Mais de uma centena de representantes de comunidades terapêuticas e profissionais que atuam na recuperação de adictos a drogas lotaram o auditório da Casa Rosetta, no bairro do Areal, em Porto Velho, atendendo ao chamado feito pela diretora geral da instituição, Giuse Fulco, que foi também uma das palestrantes. Giuse abordou abordando o tema “Desafios das organizações da sociedade civil face à nova política sobre drogas”.

Em seguida houve a abordagem do tema “Diretrizes da nova política sobre drogas: um olhar integrativo da relação entre política pública e sociedade civil”, a cargo da promotora de Justiça Priscila Matzembacher Tibes Machado, do Ministério Público do Estado de Rondônia, que tratou das inovações jurídicas consignadas na nova norma.

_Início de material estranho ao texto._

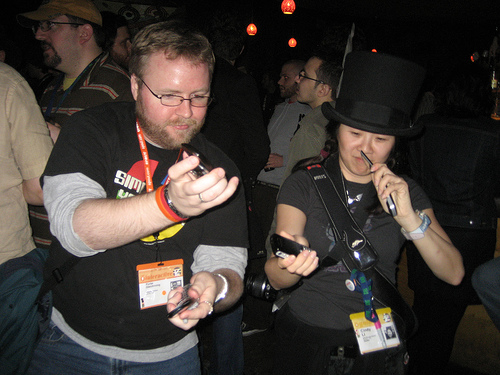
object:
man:
[25, 18, 254, 375]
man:
[23, 0, 124, 103]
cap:
[21, 1, 108, 34]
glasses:
[30, 18, 81, 35]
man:
[279, 54, 343, 199]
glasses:
[295, 70, 326, 90]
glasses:
[132, 70, 212, 114]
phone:
[164, 279, 199, 322]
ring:
[192, 191, 208, 209]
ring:
[198, 299, 216, 316]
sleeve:
[37, 111, 109, 191]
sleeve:
[198, 160, 252, 250]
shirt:
[37, 96, 250, 367]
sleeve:
[37, 120, 114, 265]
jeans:
[22, 309, 201, 374]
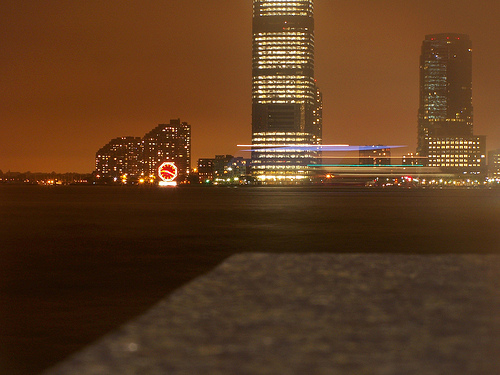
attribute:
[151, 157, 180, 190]
clock — circular, neon, lit up, red, light up, large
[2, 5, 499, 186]
city — lit up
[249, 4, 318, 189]
building — lit, tall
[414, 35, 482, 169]
building — tall, lit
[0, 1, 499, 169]
sky — brown, purple, burnt orange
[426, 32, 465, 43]
lights — red, bright, on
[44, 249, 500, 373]
slab — painted, concrete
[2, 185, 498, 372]
water — dark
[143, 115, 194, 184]
building — small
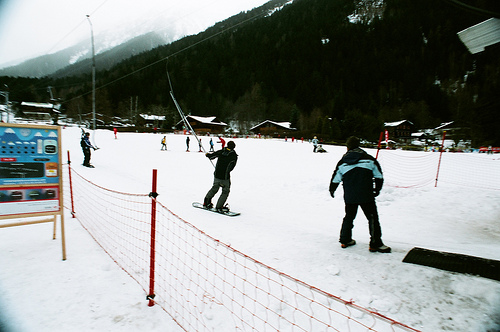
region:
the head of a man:
[223, 133, 241, 153]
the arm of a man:
[204, 146, 224, 165]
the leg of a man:
[214, 180, 233, 210]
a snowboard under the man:
[190, 200, 242, 220]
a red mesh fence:
[56, 146, 423, 330]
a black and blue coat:
[323, 147, 389, 204]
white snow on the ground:
[0, 113, 499, 330]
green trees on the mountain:
[1, 0, 498, 150]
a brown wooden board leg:
[55, 212, 72, 261]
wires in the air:
[60, 1, 295, 111]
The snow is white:
[246, 183, 326, 284]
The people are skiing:
[163, 132, 295, 284]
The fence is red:
[50, 140, 230, 285]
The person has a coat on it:
[293, 112, 419, 277]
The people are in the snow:
[68, 41, 250, 178]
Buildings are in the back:
[143, 96, 392, 208]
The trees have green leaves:
[160, 24, 366, 128]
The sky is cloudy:
[11, 14, 123, 70]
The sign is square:
[0, 122, 99, 294]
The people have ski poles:
[49, 80, 274, 251]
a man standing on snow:
[322, 137, 392, 257]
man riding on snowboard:
[190, 134, 240, 221]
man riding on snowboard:
[78, 126, 100, 172]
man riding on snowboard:
[160, 134, 167, 149]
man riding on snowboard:
[183, 134, 190, 151]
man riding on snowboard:
[195, 137, 203, 152]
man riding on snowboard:
[205, 137, 214, 152]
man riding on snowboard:
[215, 137, 223, 147]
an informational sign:
[0, 121, 84, 263]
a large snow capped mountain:
[2, 0, 499, 113]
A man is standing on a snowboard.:
[188, 133, 245, 230]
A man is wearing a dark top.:
[197, 138, 245, 190]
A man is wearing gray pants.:
[190, 171, 242, 217]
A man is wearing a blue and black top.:
[321, 137, 393, 201]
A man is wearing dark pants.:
[327, 181, 401, 261]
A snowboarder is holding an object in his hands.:
[155, 79, 244, 182]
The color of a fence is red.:
[17, 146, 454, 331]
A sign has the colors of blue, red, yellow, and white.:
[0, 116, 75, 269]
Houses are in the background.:
[2, 93, 497, 156]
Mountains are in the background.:
[0, 0, 499, 142]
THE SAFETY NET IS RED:
[61, 148, 431, 330]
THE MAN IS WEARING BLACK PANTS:
[333, 193, 393, 255]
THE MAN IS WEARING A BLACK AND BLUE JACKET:
[322, 147, 388, 202]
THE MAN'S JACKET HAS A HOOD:
[330, 145, 388, 210]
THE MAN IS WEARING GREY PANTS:
[201, 170, 236, 220]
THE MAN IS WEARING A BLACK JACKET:
[201, 142, 246, 186]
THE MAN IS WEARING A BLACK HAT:
[223, 135, 235, 153]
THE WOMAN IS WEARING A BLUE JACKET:
[310, 137, 320, 147]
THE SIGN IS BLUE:
[0, 117, 67, 219]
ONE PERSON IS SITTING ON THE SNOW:
[316, 142, 329, 154]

“Reinserção social e sua perspectiva sistêmica à luz da nova política sobre drogas” foi o tema da palestra feita pela assistente social Ana Paula Baldez, docente da Fimca, que destacou que a estigmatização em relação às pessoas que usam drogas pode representar uma grande barreira a sua integração ao tecido social.

Ana Paula falou também sobre a necessidade de que o terceiro setor tenha a liberdade de agir, não sendo, portanto, limitado a um tentáculo do Estado. E de que as organizações da sociedade civil provoquem a rede de atenção psicossocial, para que ela se consolide como um instrumento efetivo de promoção da saúde mental.

O pastor João Batista Beraldo, da comunidade terapêutica Nova Aliança, de Rolim de Moura, abordou o tema da espiritualidade na recuperação, conceituando-a como “a propensão humana a buscar significados para a vida, por meio de conceitos que transcendem o tangível à procura de um sentido de conexão com algo maior que si próprio”.